With King, she speaks of the concept of "biographical availability" - someone able to pursue a cause because of a lack of constraints and or risk. It was this freedom that allowed him to pursue a role as an MP.
"He's potentially switched his biographical availability that he was prepared to give to something he strongly believes in."
Hannah says there's been an increase in people doing so and believes it is less about a belief in the cause and more about the feeling of risk.
"It's sort of a war-time response. Someone like him is the public face of a lot of other people but we're not seeing them writ quite as large."
National: 'Not views shared by the party or a vast majority of the public'
National Party President Peter Goodfellow said King was "entitled to his personal views, but they are not views shared by the National Party or a vast majority of the public.

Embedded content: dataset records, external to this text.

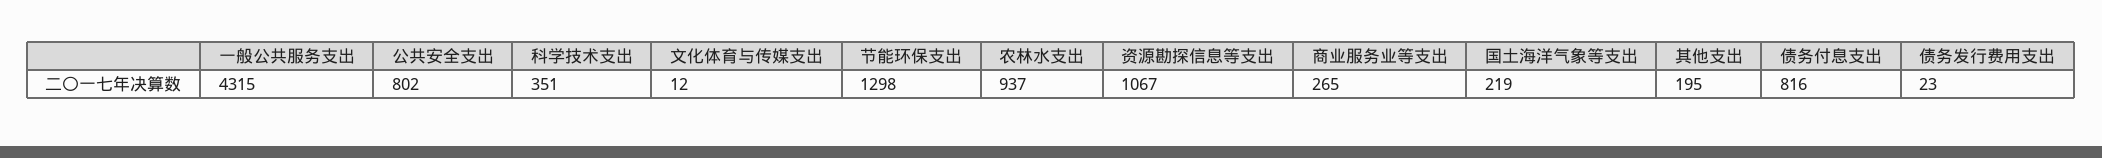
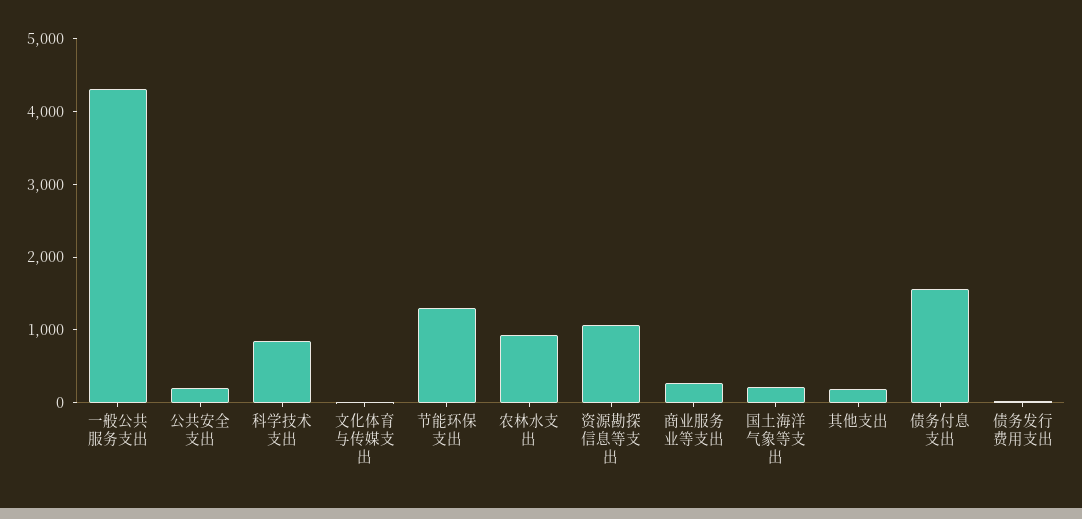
  {
    "一般公共服务支出": 4315,
-   "公共安全支出": 802,
+   "公共安全支出": 200,
-   "科学技术支出": 351,
+   "科学技术支出": 800,
    "文化体育与传媒支出": 12,
    "节能环保支出": 1298,
    "农林水支出": 937,
    "资源勘探信息等支出": 1067,
    "商业服务业等支出": 265,
    "国土海洋气象等支出": 219,
    "其他支出": 195,
-   "债务付息支出": 816,
+   "债务付息支出": 1600,
    "债务发行费用支出": 23
  }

"I am strongly supportive of vaccination, as is the National Party. I encourage everyone to take that step as the best protection, for themselves and their family, against Covid."
Goodfellow said selection was up to local delegates with the national board vetting potential candidates under improved processes identified in its 2020 Campaign Review.
"Our focus is on finding people who live up to our values and are of the highest quality, honesty, and integrity, that our members can be proud to select as their local National candidate for the next election."
If King was to run in Northland next year, he would have again faced NZ First's Shane Jones, as determined a political campaigner as his party leader. He - like others across politics - has watched as King has embraced views at odds with the weight of medical and scientific research.
Jones has empathy for the "fear and outrage" among those concerned over the "autocracy of the state". Contrast this though, he says, with the many urupa across Northland that are testament to the impact of the Spanish Flu.
And, he says, contrary voices that argue against the approach taken by the Government will be heard ahead of the election next year. Those views - like Jones' position "we have to learn to live with it" - set within defined medical and scientific parameters.
"The position Matt King has taken is a treacherous political rabbit hole. The rabbit hole Matt seems to have disappeared into is not a Parliamentary burrow. It's a dead end."